Solcher Flickschusterei stehen aber auch gelungene szenische Neukompositionen gegenüber, etwa wenn Karaca und Heiligers zwei Szenen ineinander verschränken, die sonst üblicherweise nacheinander gespielt werden: Vorne rasiert Woyzeck seinen Hauptmann, hinten (in wild zerklüfteter Felsenkulisse, die so etwas wie die unbezwingbare Natur zu symbolisieren scheint, die auch im Menschen steckt) macht sich der Tambourmajor über Marie her. Woyzeck: der Hintergangene.
Glaubhafter Hauptdarsteller
Wenn ihn eben jener Tambourmajor später auch noch bepisst und bespuckt, landet die Inszenierung schlussendlich doch beim Sozialdrama. Mit Sohel Altan G. in der Titelrolle hat sie einen Hauptdarsteller, der es durchaus beglaubigen kann.

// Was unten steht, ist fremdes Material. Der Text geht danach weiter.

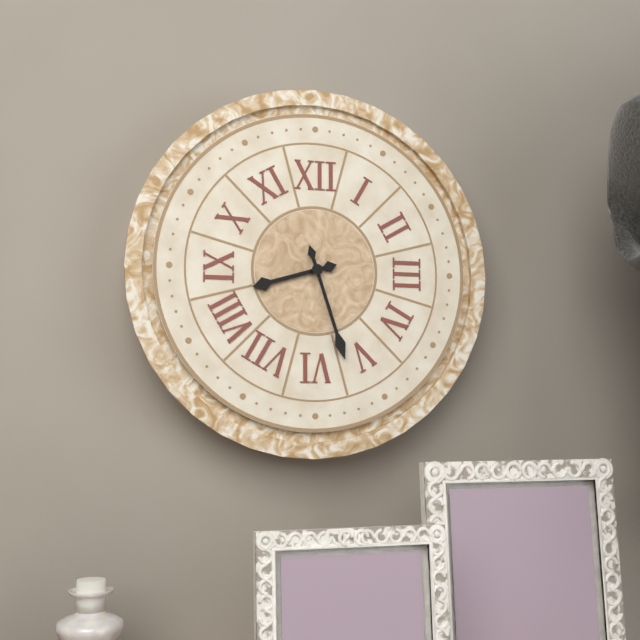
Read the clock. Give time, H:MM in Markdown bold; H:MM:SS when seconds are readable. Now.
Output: **8:27**
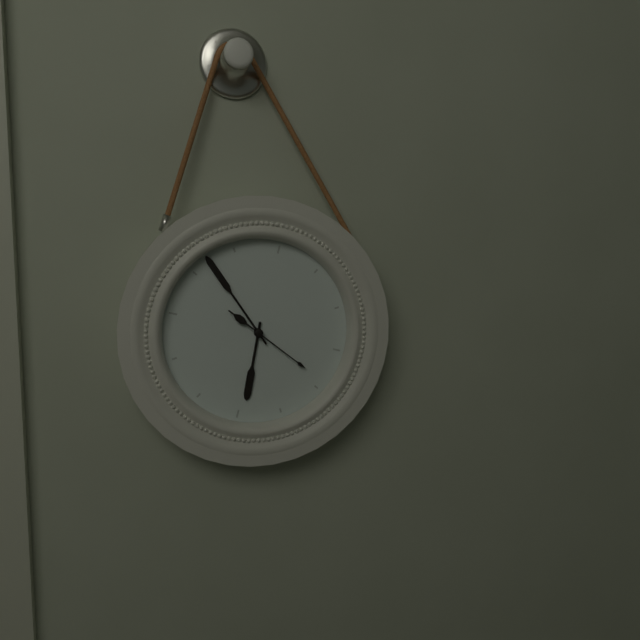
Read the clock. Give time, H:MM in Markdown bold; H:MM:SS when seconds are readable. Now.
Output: **5:52:19**
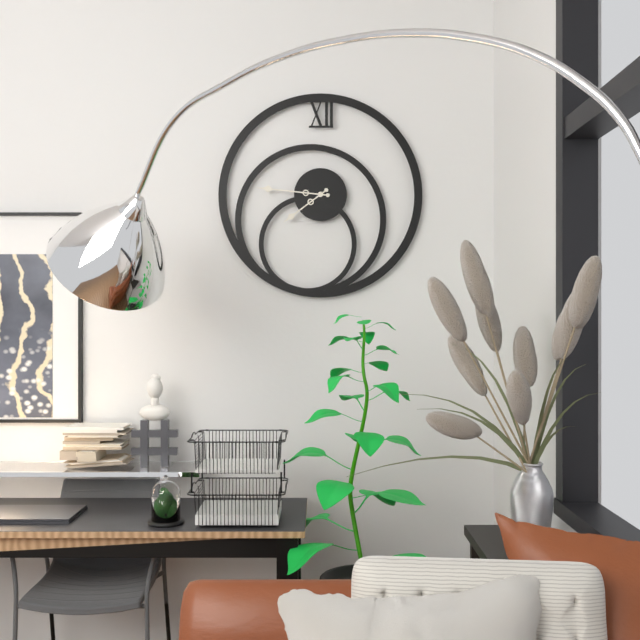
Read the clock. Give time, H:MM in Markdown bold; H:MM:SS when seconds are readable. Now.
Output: **7:46**
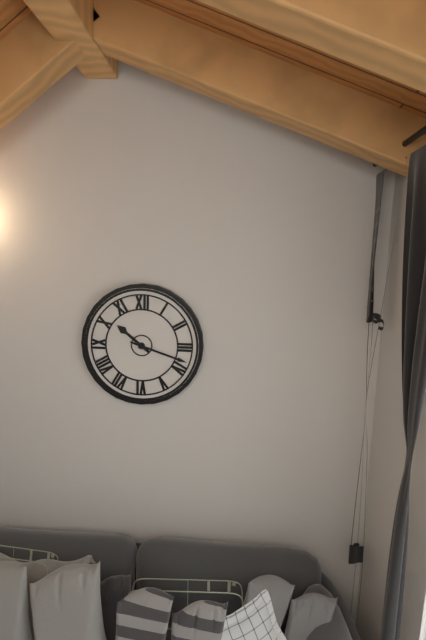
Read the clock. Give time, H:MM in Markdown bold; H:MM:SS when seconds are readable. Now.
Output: **10:18**
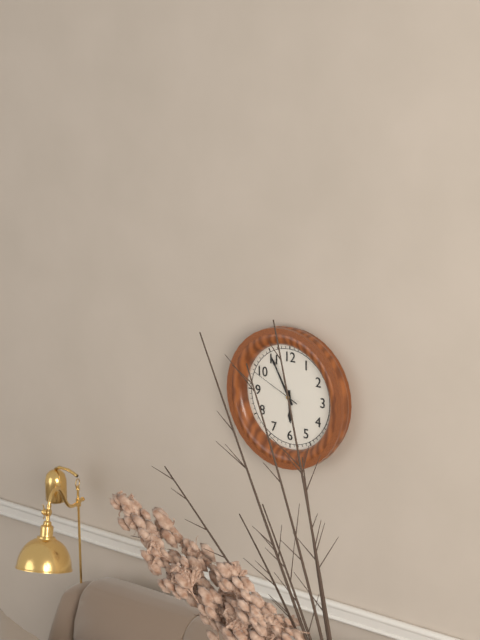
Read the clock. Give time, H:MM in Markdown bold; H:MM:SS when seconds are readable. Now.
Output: **5:55:49**
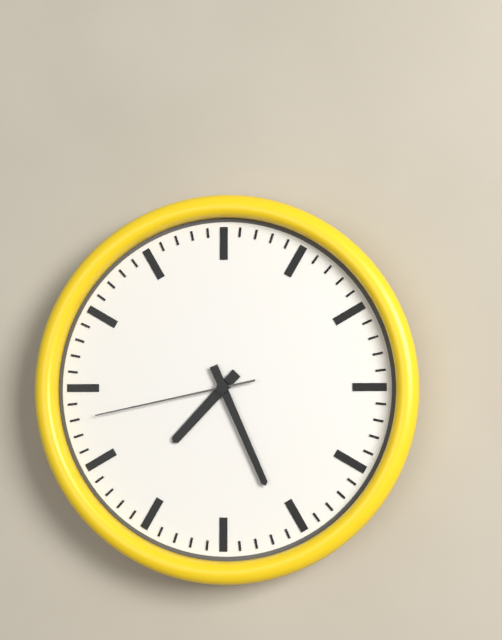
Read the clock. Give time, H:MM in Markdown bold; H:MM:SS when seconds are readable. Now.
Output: **7:26:43**
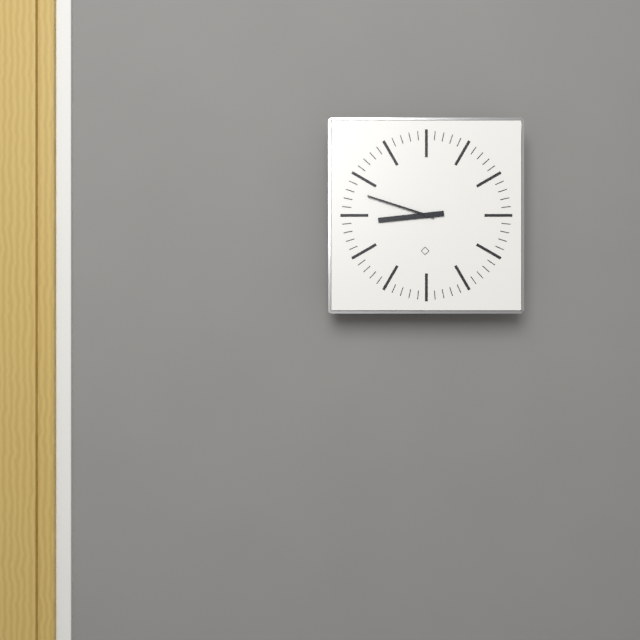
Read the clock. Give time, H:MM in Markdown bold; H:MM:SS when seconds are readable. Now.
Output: **8:48**
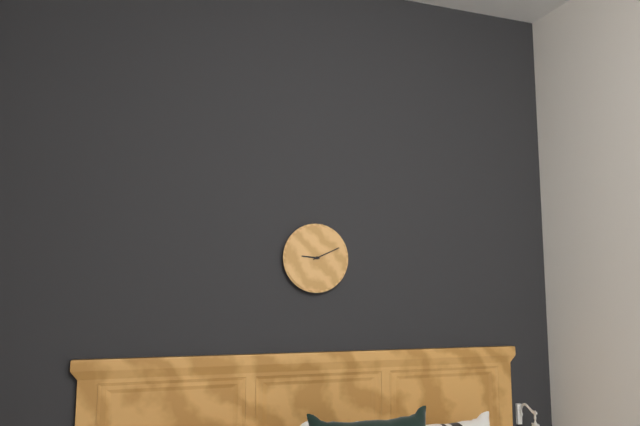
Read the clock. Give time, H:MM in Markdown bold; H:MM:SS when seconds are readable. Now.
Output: **9:11**
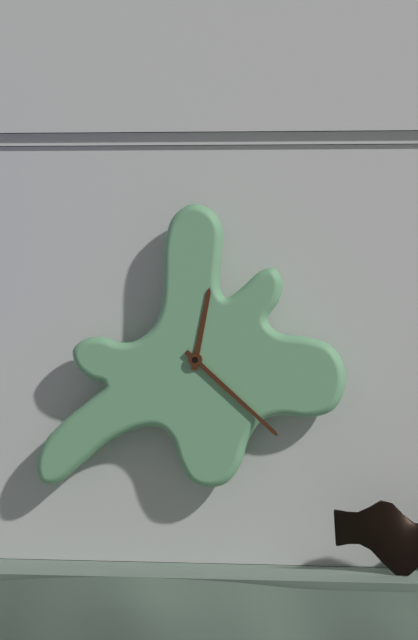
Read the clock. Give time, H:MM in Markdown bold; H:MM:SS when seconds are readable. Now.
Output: **12:22**
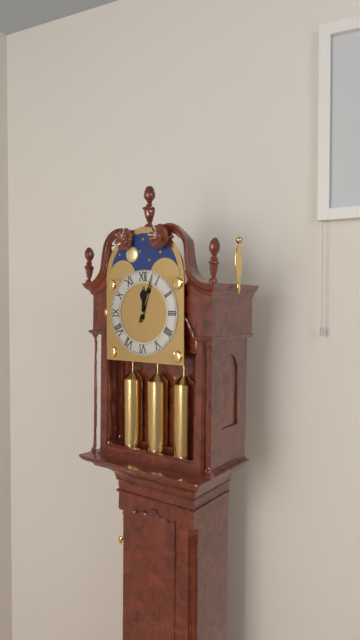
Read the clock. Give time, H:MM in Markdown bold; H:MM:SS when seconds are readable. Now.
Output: **12:03**
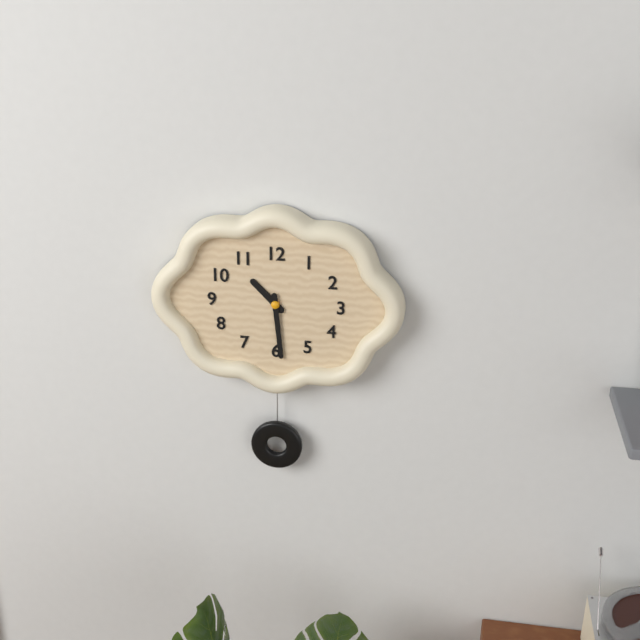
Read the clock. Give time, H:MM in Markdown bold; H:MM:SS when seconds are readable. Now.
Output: **10:29**
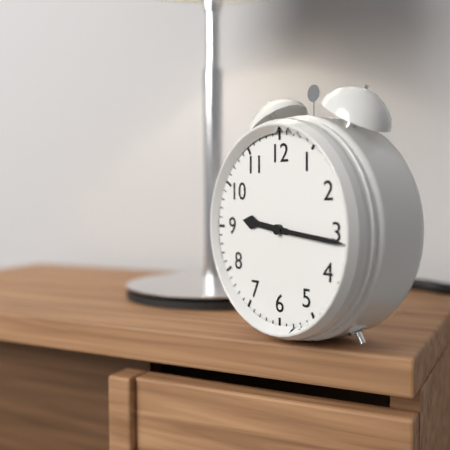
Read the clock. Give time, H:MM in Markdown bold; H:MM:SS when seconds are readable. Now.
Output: **9:16**
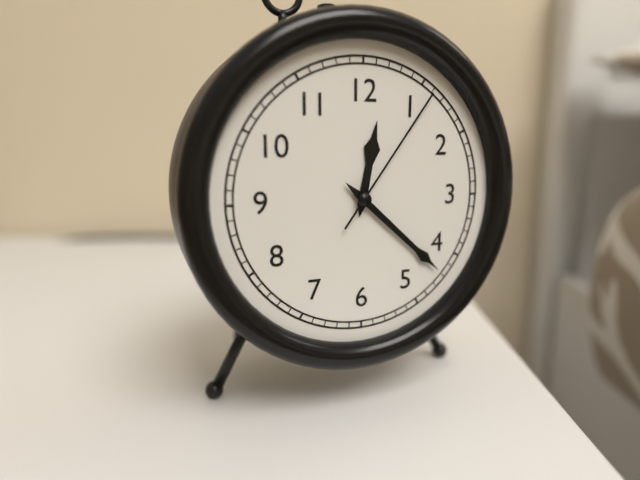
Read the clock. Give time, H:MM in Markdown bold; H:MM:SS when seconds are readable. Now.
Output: **12:22:06**
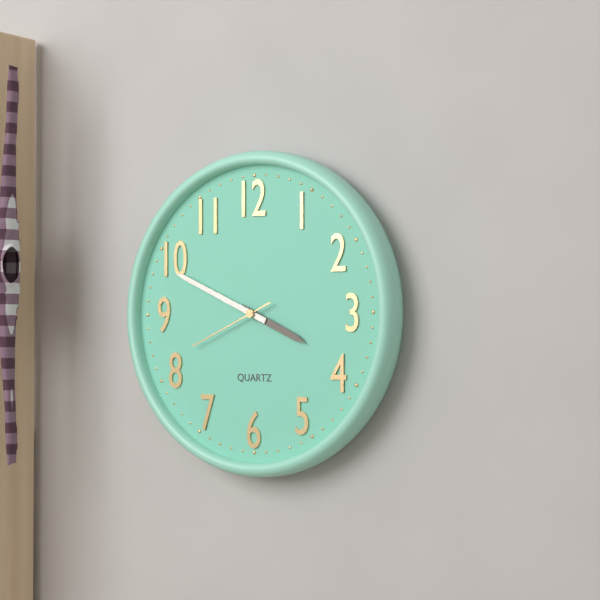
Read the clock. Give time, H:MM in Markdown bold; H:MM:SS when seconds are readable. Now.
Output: **3:49:41**
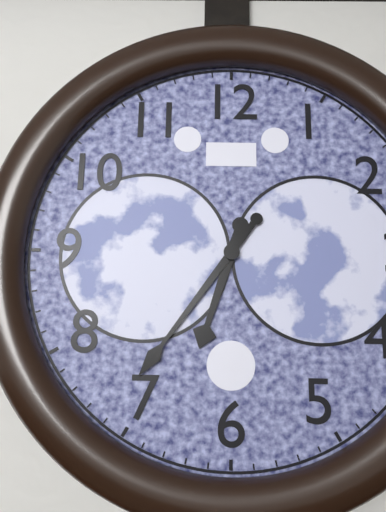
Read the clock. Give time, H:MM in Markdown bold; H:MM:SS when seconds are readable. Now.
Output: **6:36**
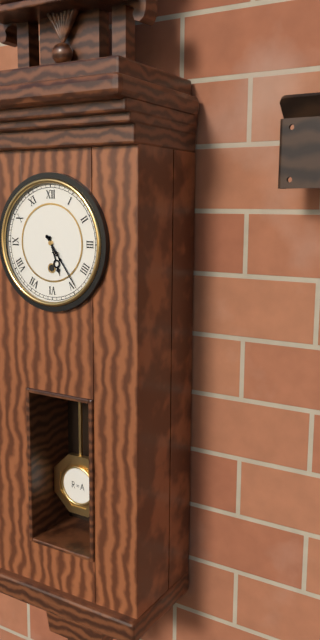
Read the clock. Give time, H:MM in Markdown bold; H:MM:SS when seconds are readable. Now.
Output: **5:24**
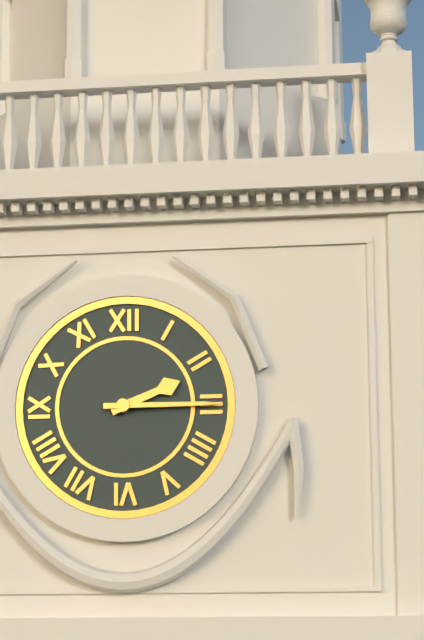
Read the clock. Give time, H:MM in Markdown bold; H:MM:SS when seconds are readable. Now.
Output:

Er ist ein zunächst eher sanft entrückter Woyzeck, ehe fortgesetzte Demütigungen seine prekäre Existenz aus dem Gleichgewicht bringen und seine moralischen Maßstäbe verrücken, bis er selbst wie verrückt zur Wahnsinnstat schreitet, dem Mord an Marie.
Mit Altan G. wäre die eher klassische Lesart des Stücks als Tragödie eines Erniedrigten und Beleidigten, der aus Ohnmacht zum Mörder wird, durchaus zu haben gewesen. Was weniger originell, aber allemal organischer gewesen wäre.